By SAM LOWRY
Gorge News Report
On Dec. 16, the Klickitat County Board of Commissioners declined to support two of three public transportation grants prepared by Klickitat County Senior Services (KCSS).
Had they been submitted and approved, the grants would have enabled KCSS to open bus service between Goldendale and Toppenish, and between White Salmon, The Dalles, and Carson.
Without the board's support, the grants could neither be submitted nor funded.
Ray Thayer, most adamantly opposed among the three commissioners, was direct about his reasons.
"I want to make perfectly clear that my hesitancy is not toward seniors, but toward running buses up and down the highway with nobody in them," Thayer explained. "I see buses when I am going to The Dalles and back. At Dallesport I witness hardly any people riding ... Let's find ridership for the ones we have."
More fundamentally at issue, Thayer said, were overruns over the last two years in Senior Services' budgets.
"The department keeps telling me that by getting their grants they spend less of the county's money, but when I see them go $80,000 over budget, I don't get what they're telling me," Thayer said.
Klickitat County's Chief Financial Officer Glen Chipman confirmed that total overruns amounted to about that amount over the past two years.
Senior Services' Director Roger Gadway, said the lost grant opportunity would put off start-up of the new services, but would not affect current bus service to The Dalles.
Regarding the budget overruns, to which Thayer linked his opposition to the grants, Gadway said -- and Chipman agreed -- that some could have been foreseen, others not.
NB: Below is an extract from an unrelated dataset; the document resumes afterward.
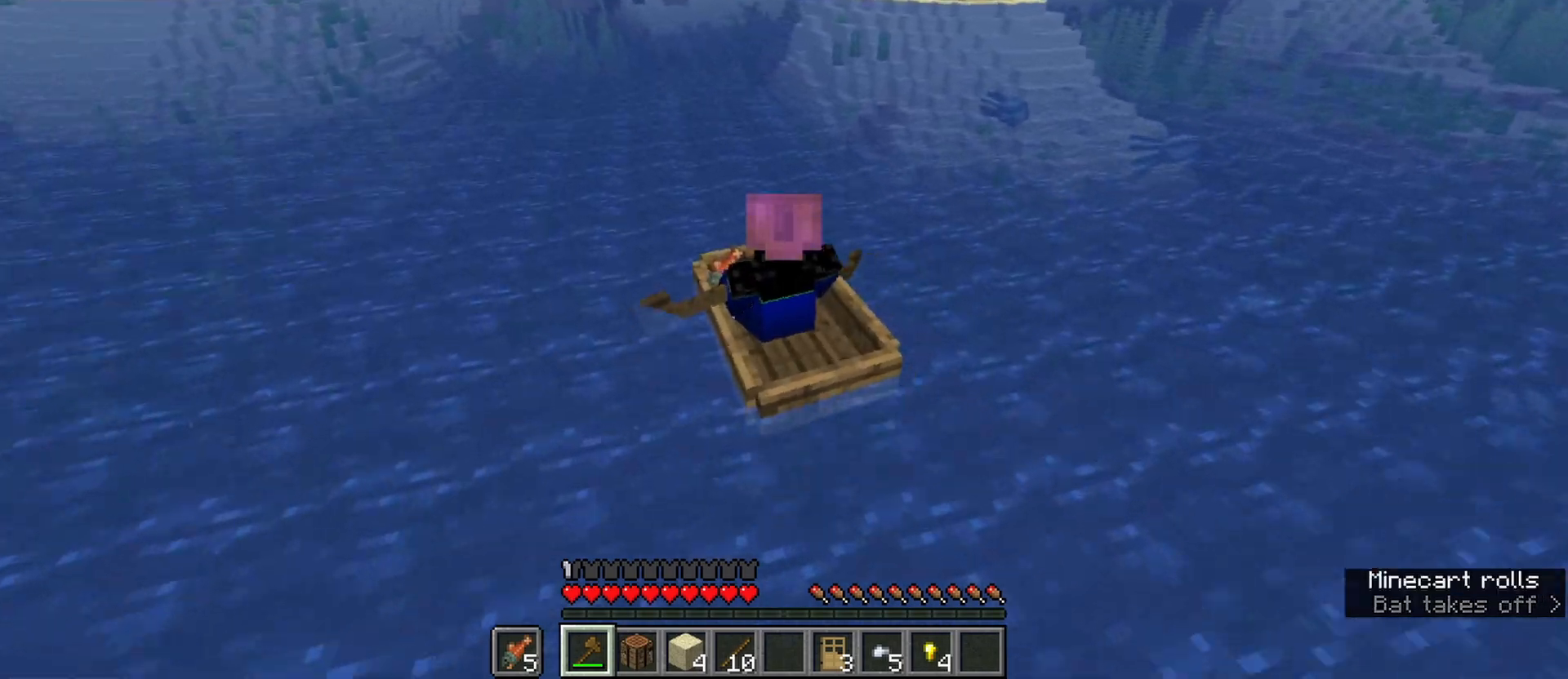
{"keys": ["ctrl", "w"], "mouse": [], "events": []}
Gadway cited unexpected costs ranging from a payout for sick leave accrued by an employee who retired, to cost increases for workers' compensation, liability insurance, and health benefits, to "big repairs" on vehicles scheduled for replacement.
"Some expenses," Gadway said, "known before adoption of the budget, in hindsight I should have requested."
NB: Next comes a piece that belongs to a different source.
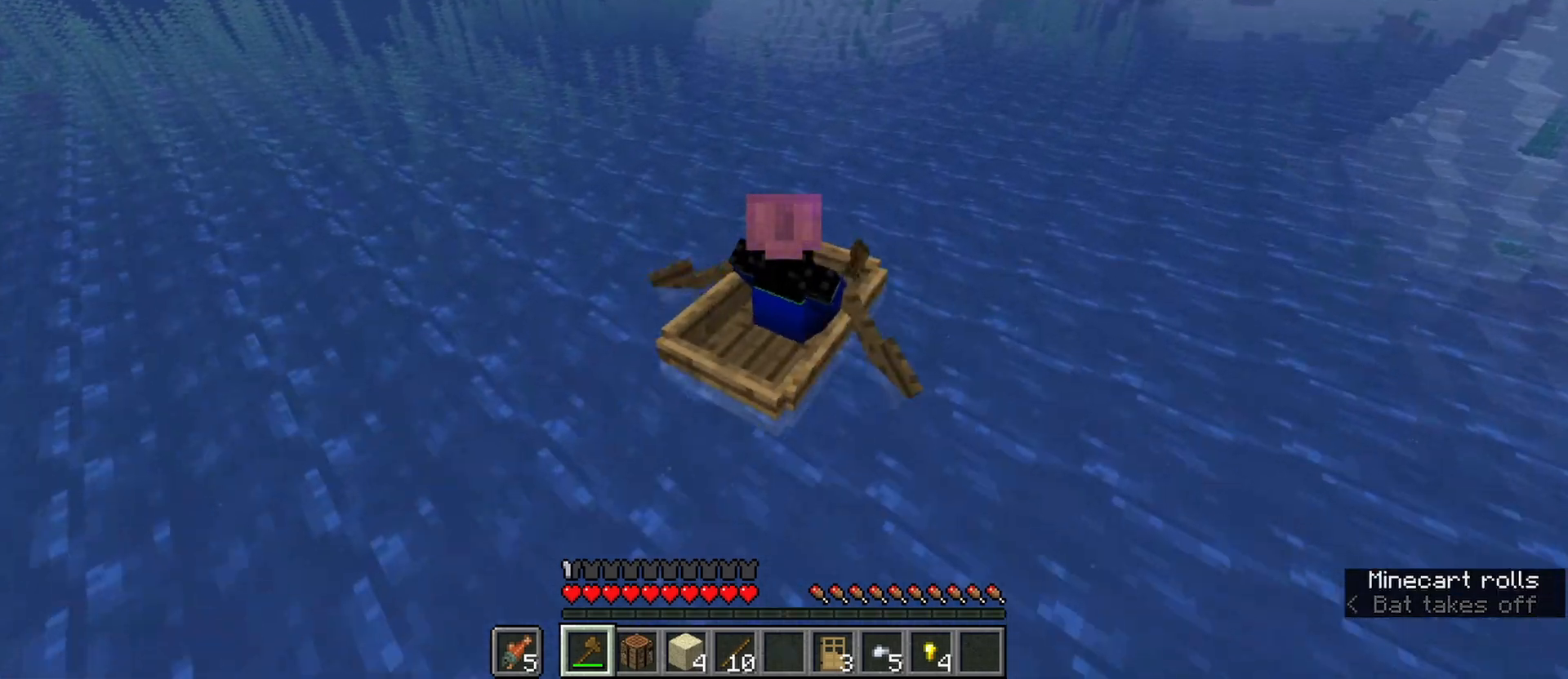
{"keys": ["ctrl", "w"], "mouse": [], "events": []}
He did not quibble with the board's concern.
"I agree it is the commissioners' responsibility to see to it that we come in under budget," Gadway said. "It is their job to be skeptical."
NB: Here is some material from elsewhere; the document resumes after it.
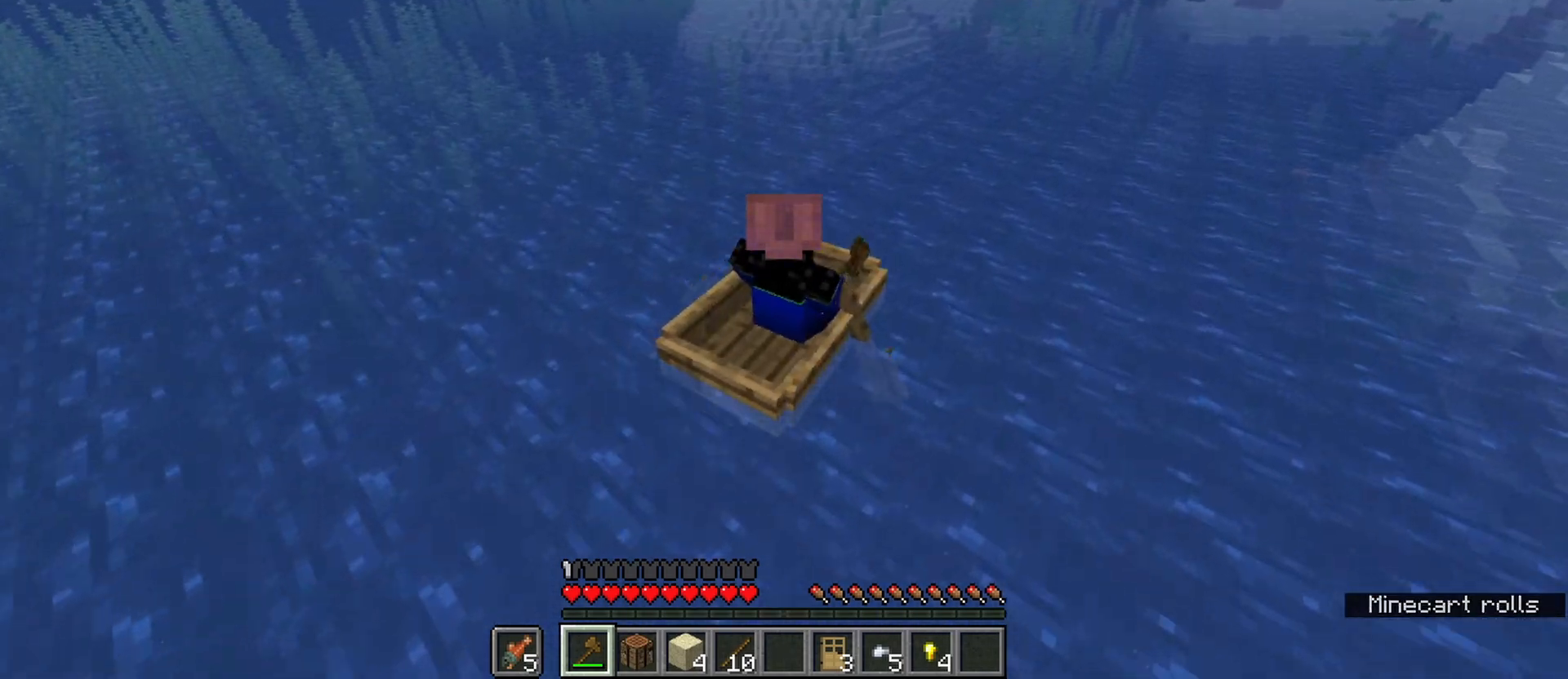
{"keys": ["ctrl", "w"], "mouse": [], "events": []}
He said that KCSS is tightening its belt.
"They may have had reason to think we were not in control of our budget, but now we are," Gadway said; he cited cutbacks in transportation expenses, some reorganization and adjustment of one position in senior programs.
In a recent budget workshop, Thayer expressed concern that KCSS was unwilling to reduce staff.
Gadway said the commissioners had not gone so far as to ask him to do so, adding that he sees "no obvious ways to cut positions without cutting needed services."
Meanwhile, Gadway and KCSS's transportation director, Eric Olsen, are watching ridership increase on buses to The Dalles, and this summer instituted changes aimed at increasing efficiency.
"It is a valuable service and we hope to convince [the commissioners] of that," Gadway said.
"I just see it going nowhere but up," said Olsen.
Since the run to The Dalles was finally converted this summer from a "taxi-style," on-call service to a scheduled -- yet flexible -- bus-style service, Olsen said that ridership has grown from 31 in August to 155 in October to 210 in the first half of December.
In any case, KCSS will have little choice but to keep watching pennies in the coming year.
Gadway said he had asked the board for "additional funding to cover normal increases in salaries and benefits."
However, out of an initial preliminary budget request of $116,000 for senior programs, which Gadway later trimmed to $98,000, the board anticipated funding $95,000, just $2,000 more than KCSS's 2004 budget, Chipman said.